## Try it
Your copy of the data should match it exactly, except that the pictures are gone.

Saved data entries
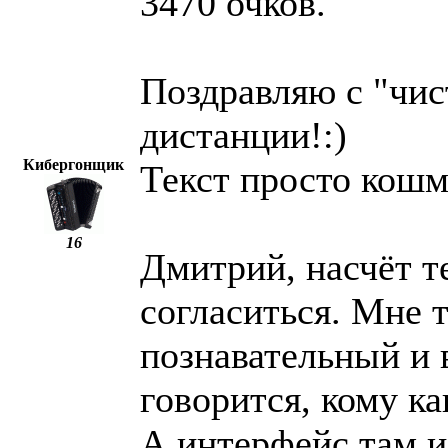
3470 очков.
Поздравляю с "чи
дистанции!:)
Кибергонщик
Текст просто кошм
16
Дмитрий, насчёт т
согласиться. Мне т
познавательный и 
говорится, кому ка
А интерфейс там и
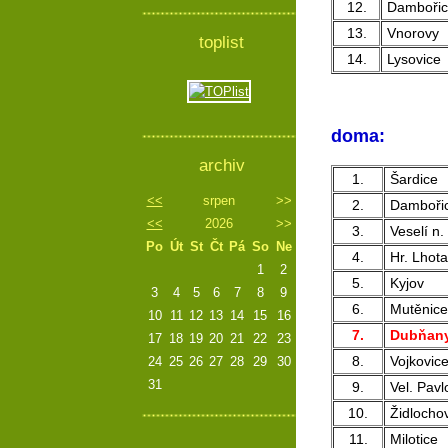
12.
Dambořic
13.
Vnorovy
toplist
14.
Lysovice
doma:
archiv
1.
Šardice
<<
srpen
>>
2.
Damboři
<<
2026
>>
3.
Veselí n.
Po
Út
St
Čt
Pá
So
Ne
4.
Hr. Lhota
1
2
5.
Kyjov
3
4
5
6
7
8
9
6.
Mutěnice
10
11
12
13
14
15
16
7.
Dubňan
17
18
19
20
21
22
23
8.
Vojkovic
24
25
26
27
28
29
30
31
9.
Vel. Pavl
10.
Židlocho
11.
Milotice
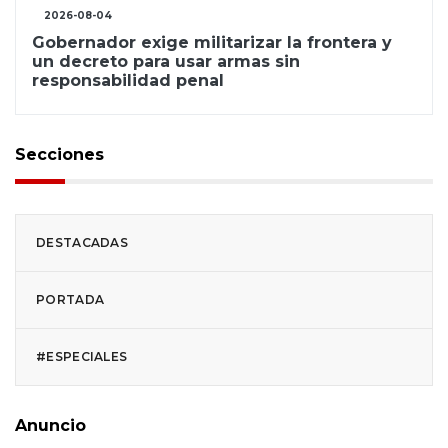
2026-08-04
Gobernador exige militarizar la frontera y
un decreto para usar armas sin
responsabilidad penal
Secciones
DESTACADAS
PORTADA
#ESPECIALES
Anuncio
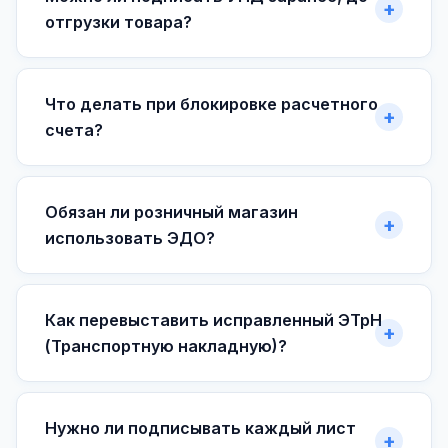
отгрузки товара?
Что делать при блокировке расчетного
счета?
Обязан ли розничный магазин
использовать ЭДО?
Как перевыставить исправленный ЭТрН
(Транспортную накладную)?
Нужно ли подписывать каждый лист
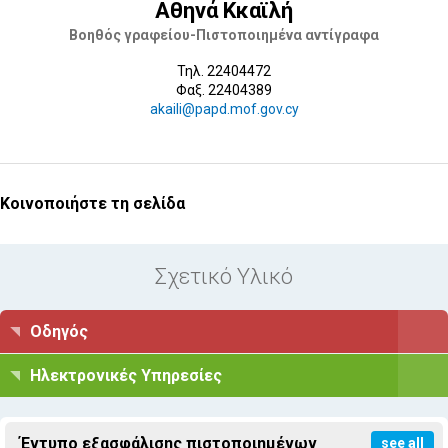
Αθηνά Κκαϊλή
Βοηθός γραφείου-Πιστοποιημένα αντίγραφα
Τηλ. 22404472
Φαξ. 22404389
akaili@papd.mof.gov.cy
Κοινοποιήστε τη σελίδα
Σχετικό Υλικό
Οδηγός
Ηλεκτρονικές Υπηρεσίες
Έντυπο εξασφάλισης πιστοποιημένων
see all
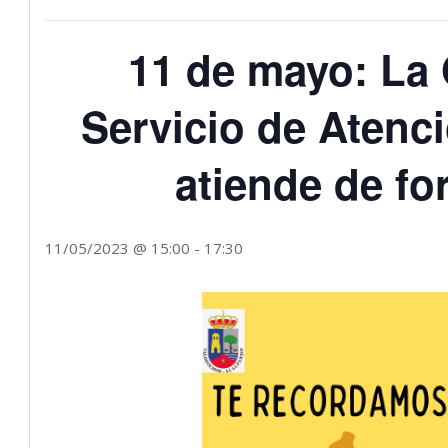
11 de mayo: La 
Servicio de Atenc
atiende de fo
11/05/2023 @ 15:00
-
17:30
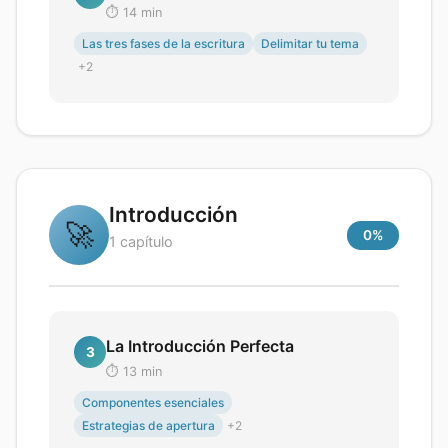
⏱️
14
min
Las tres fases de la escritura
Delimitar tu tema
+
2
Introducción
🚀
0
%
1
capítulo
La Introducción Perfecta
3
⏱️
13
min
Componentes esenciales
Estrategias de apertura
+
2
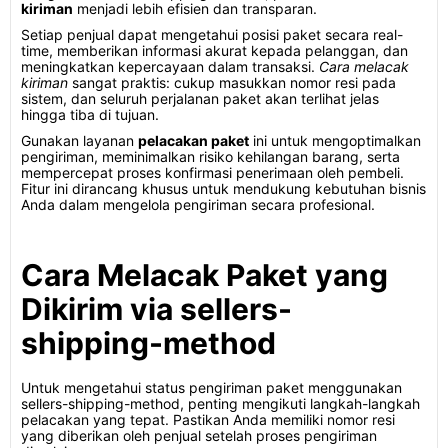
kiriman
menjadi lebih efisien dan transparan.
Setiap penjual dapat mengetahui posisi paket secara real-
time, memberikan informasi akurat kepada pelanggan, dan
meningkatkan kepercayaan dalam transaksi.
Cara melacak
kiriman
sangat praktis: cukup masukkan nomor resi pada
sistem, dan seluruh perjalanan paket akan terlihat jelas
hingga tiba di tujuan.
Gunakan layanan
pelacakan paket
ini untuk mengoptimalkan
pengiriman, meminimalkan risiko kehilangan barang, serta
mempercepat proses konfirmasi penerimaan oleh pembeli.
Fitur ini dirancang khusus untuk mendukung kebutuhan bisnis
Anda dalam mengelola pengiriman secara profesional.
Cara Melacak Paket yang
Dikirim via sellers-
shipping-method
Untuk mengetahui status pengiriman paket menggunakan
sellers-shipping-method, penting mengikuti langkah-langkah
pelacakan yang tepat. Pastikan Anda memiliki nomor resi
yang diberikan oleh penjual setelah proses pengiriman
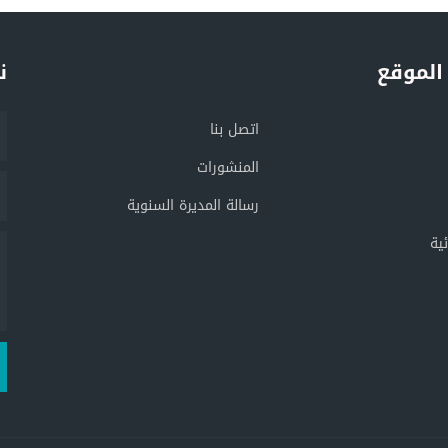
الموقع
ن
اتصل بنا
المنشورات
رسالة المديرة السنوية
ية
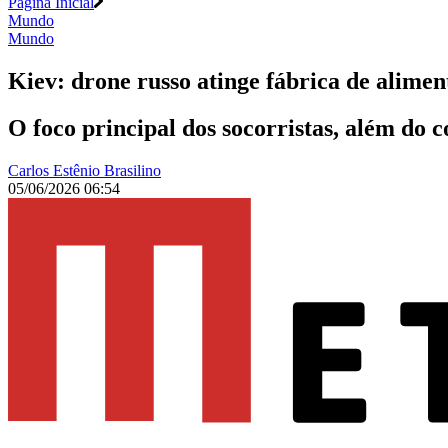
Página Inicial
Mundo
Mundo
Kiev: drone russo atinge fábrica de alimen
O foco principal dos socorristas, além do 
Carlos Estênio Brasilino
05/06/2026 06:54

## Exercise result
3470 очков.
Поздравляю с "чи
дистанции!:)
Кибергонщик
Текст просто кошм
16
Дмитрий, насчёт т
согласиться. Мне т
познавательный и 
говорится, кому ка
А интерфейс там и
12.
Dambořic
13.
Vnorovy
toplist
14.
Lysovice
doma:
archiv
1.
Šardice
<<
srpen
>>
2.
Damboři
<<
2026
>>
3.
Veselí n.
Po
Út
St
Čt
Pá
So
Ne
4.
Hr. Lhota
1
2
5.
Kyjov
3
4
5
6
7
8
9
6.
Mutěnice
10
11
12
13
14
15
16
7.
Dubňan
17
18
19
20
21
22
23
8.
Vojkovic
24
25
26
27
28
29
30
31
9.
Vel. Pavl
10.
Židlocho
11.
Milotice
2026-08-04
Gobernador exige militarizar la frontera y
un decreto para usar armas sin
responsabilidad penal
Secciones
DESTACADAS
PORTADA
#ESPECIALES
Anuncio
отгрузки товара?
Что делать при блокировке расчетного
счета?
Обязан ли розничный магазин
использовать ЭДО?
Как перевыставить исправленный ЭТрН
(Транспортную накладную)?
Нужно ли подписывать каждый лист
Αθηνά Κκαϊλή
Βοηθός γραφείου-Πιστοποιημένα αντίγραφα
Τηλ. 22404472
Φαξ. 22404389
akaili@papd.mof.gov.cy
Κοινοποιήστε τη σελίδα
Σχετικό Υλικό
Οδηγός
Ηλεκτρονικές Υπηρεσίες
Έντυπο εξασφάλισης πιστοποιημένων
see all
11 de mayo: La 
Servicio de Atenc
atiende de fo
11/05/2023 @ 15:00
-
17:30
⏱️
14
min
Las tres fases de la escritura
Delimitar tu tema
+
2
Introducción
🚀
0
%
1
capítulo
La Introducción Perfecta
3
⏱️
13
min
Componentes esenciales
Estrategias de apertura
+
2
kiriman
menjadi lebih efisien dan transparan.
Setiap penjual dapat mengetahui posisi paket secara real-
time, memberikan informasi akurat kepada pelanggan, dan
meningkatkan kepercayaan dalam transaksi.
Cara melacak
kiriman
sangat praktis: cukup masukkan nomor resi pada
sistem, dan seluruh perjalanan paket akan terlihat jelas
hingga tiba di tujuan.
Gunakan layanan
pelacakan paket
ini untuk mengoptimalkan
pengiriman, meminimalkan risiko kehilangan barang, serta
mempercepat proses konfirmasi penerimaan oleh pembeli.
Fitur ini dirancang khusus untuk mendukung kebutuhan bisnis
Anda dalam mengelola pengiriman secara profesional.
Cara Melacak Paket yang
Dikirim via sellers-
shipping-method
Untuk mengetahui status pengiriman paket menggunakan
sellers-shipping-method, penting mengikuti langkah-langkah
pelacakan yang tepat. Pastikan Anda memiliki nomor resi
yang diberikan oleh penjual setelah proses pengiriman
الموقع
ن
اتصل بنا
المنشورات
رسالة المديرة السنوية
ية
Página Inicial
Mundo
Mundo
Kiev: drone russo atinge fábrica de alimen
O foco principal dos socorristas, além do 
Carlos Estênio Brasilino
05/06/2026 06:54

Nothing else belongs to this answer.